After retiring form the University of California, Berkeley, he and his partner, James Coran, developed the Oakland-based WIM Fine Arts, specializing in buying and selling mostly historical paintings by Californians. They wrote and published a number of catalogs and books on the subject, supported exhibitions and actively participated in and contributed to art matters in the San Francisco Bay Area and California. In 1989 to 1990 they sold the painting portion of WIM Fine Arts and concentrated on their private collection by then numbering over nine hundred works.
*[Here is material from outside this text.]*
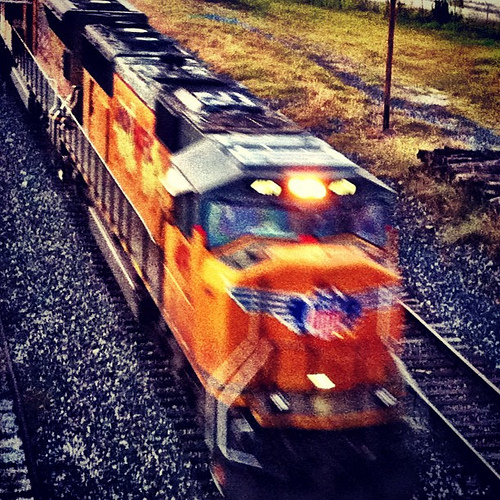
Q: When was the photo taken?
A: Daytime.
Sadly, this valuable collection along with their home and all their possessions were destroyed in the Oakland firestorm October 20, 1991. Walter is still occasionally sought after for advice and consultation in matters related to cell culture contamination and sound laboratory practices (Tissue Culture Association, State of the Art Review Conference, Rockville, MD, 1983; Origins of HIV and the AIDS Epidemic, Royal Society, London, 2000). The Society of In Vitro Biology on May 25, 2004 presented him with the Distinguished Life Time Achievement Award for which he was justifiably proud.
Walter died in San Francisco on January 23, 2009 and is survived by his sister-in-law Maria, two nieces and two nephews and their families in Florida and by his domestic partner (since July 19, 1959) James L. Coran. His request is that there be no service and his ashes be scattered at sea.